+++ Data supplied +++

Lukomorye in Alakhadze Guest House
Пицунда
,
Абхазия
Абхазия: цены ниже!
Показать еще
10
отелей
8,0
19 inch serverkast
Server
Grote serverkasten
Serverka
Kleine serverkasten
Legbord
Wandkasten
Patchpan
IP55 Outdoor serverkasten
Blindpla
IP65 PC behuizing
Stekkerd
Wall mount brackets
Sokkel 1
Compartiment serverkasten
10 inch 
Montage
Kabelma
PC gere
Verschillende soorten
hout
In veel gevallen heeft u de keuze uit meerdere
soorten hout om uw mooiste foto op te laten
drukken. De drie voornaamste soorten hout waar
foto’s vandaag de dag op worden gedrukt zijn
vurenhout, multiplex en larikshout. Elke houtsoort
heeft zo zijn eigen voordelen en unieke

+++
+++ Data supplied +++

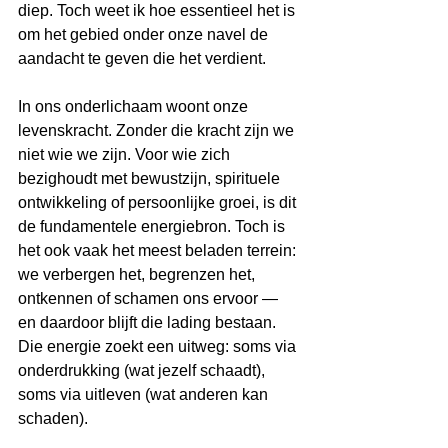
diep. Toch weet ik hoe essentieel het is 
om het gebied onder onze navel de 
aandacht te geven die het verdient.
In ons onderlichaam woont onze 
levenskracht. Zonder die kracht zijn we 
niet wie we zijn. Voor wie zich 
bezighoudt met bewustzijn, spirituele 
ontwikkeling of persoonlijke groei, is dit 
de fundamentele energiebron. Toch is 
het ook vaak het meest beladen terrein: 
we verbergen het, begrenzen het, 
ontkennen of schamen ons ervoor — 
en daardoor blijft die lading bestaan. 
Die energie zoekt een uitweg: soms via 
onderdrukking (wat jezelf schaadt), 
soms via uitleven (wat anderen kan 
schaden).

+++

| Written task |
Search the lines above for the string "foto" and copy each line that has it.

| Solution for this exercise |
soorten hout om uw mooiste foto op te laten
foto’s vandaag de dag op worden gedrukt zijn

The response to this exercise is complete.